_Job_: After finding the line with "Park Ride | igus®" in the entries below, retype exactly each line from there through the line with "them to spend", including that final line.
>>>>
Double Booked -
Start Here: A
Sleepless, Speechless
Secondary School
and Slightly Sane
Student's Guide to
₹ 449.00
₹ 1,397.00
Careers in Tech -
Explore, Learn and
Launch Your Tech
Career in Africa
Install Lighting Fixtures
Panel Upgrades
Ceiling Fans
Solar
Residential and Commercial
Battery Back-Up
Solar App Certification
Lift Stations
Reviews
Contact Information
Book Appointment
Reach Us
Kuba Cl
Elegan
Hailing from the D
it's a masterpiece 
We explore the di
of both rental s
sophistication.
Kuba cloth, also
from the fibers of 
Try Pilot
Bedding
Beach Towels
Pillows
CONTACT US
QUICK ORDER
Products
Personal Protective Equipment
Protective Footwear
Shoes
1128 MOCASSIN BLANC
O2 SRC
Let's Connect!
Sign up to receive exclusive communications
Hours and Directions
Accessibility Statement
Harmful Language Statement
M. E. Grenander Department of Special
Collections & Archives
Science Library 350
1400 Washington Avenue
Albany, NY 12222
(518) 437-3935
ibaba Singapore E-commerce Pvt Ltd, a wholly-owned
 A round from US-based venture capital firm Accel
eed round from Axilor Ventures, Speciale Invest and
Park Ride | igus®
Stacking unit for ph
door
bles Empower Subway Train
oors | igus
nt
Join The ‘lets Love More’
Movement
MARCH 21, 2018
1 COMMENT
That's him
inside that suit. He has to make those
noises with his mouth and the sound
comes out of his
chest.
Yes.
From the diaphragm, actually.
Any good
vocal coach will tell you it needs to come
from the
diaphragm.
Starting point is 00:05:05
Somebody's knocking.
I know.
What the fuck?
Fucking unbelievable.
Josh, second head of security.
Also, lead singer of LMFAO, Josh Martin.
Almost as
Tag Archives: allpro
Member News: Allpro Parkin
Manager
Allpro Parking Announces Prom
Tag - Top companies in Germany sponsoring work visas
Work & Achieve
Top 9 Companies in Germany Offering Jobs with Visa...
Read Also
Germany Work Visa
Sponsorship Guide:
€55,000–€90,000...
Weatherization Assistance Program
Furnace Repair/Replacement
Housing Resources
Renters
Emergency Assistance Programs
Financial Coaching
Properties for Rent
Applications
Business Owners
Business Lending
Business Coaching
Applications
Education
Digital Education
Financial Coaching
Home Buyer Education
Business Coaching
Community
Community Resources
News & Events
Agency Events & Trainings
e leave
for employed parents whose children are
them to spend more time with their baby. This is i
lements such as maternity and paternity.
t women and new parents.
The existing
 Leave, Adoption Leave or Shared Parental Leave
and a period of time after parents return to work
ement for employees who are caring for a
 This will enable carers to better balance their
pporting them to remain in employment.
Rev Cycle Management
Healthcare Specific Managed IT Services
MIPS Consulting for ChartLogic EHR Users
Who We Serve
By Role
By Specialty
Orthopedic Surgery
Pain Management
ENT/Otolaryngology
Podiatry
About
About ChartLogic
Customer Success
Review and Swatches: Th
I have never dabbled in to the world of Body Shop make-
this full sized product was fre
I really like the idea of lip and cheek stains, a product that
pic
<<<<
_Task result_:
Park Ride | igus®
Stacking unit for ph
door
bles Empower Subway Train
oors | igus
nt
Join The ‘lets Love More’
Movement
MARCH 21, 2018
1 COMMENT
That's him
inside that suit. He has to make those
noises with his mouth and the sound
comes out of his
chest.
Yes.
From the diaphragm, actually.
Any good
vocal coach will tell you it needs to come
from the
diaphragm.
Starting point is 00:05:05
Somebody's knocking.
I know.
What the fuck?
Fucking unbelievable.
Josh, second head of security.
Also, lead singer of LMFAO, Josh Martin.
Almost as
Tag Archives: allpro
Member News: Allpro Parkin
Manager
Allpro Parking Announces Prom
Tag - Top companies in Germany sponsoring work visas
Work & Achieve
Top 9 Companies in Germany Offering Jobs with Visa...
Read Also
Germany Work Visa
Sponsorship Guide:
€55,000–€90,000...
Weatherization Assistance Program
Furnace Repair/Replacement
Housing Resources
Renters
Emergency Assistance Programs
Financial Coaching
Properties for Rent
Applications
Business Owners
Business Lending
Business Coaching
Applications
Education
Digital Education
Financial Coaching
Home Buyer Education
Business Coaching
Community
Community Resources
News & Events
Agency Events & Trainings
e leave
for employed parents whose children are
them to spend more time with their baby. This is i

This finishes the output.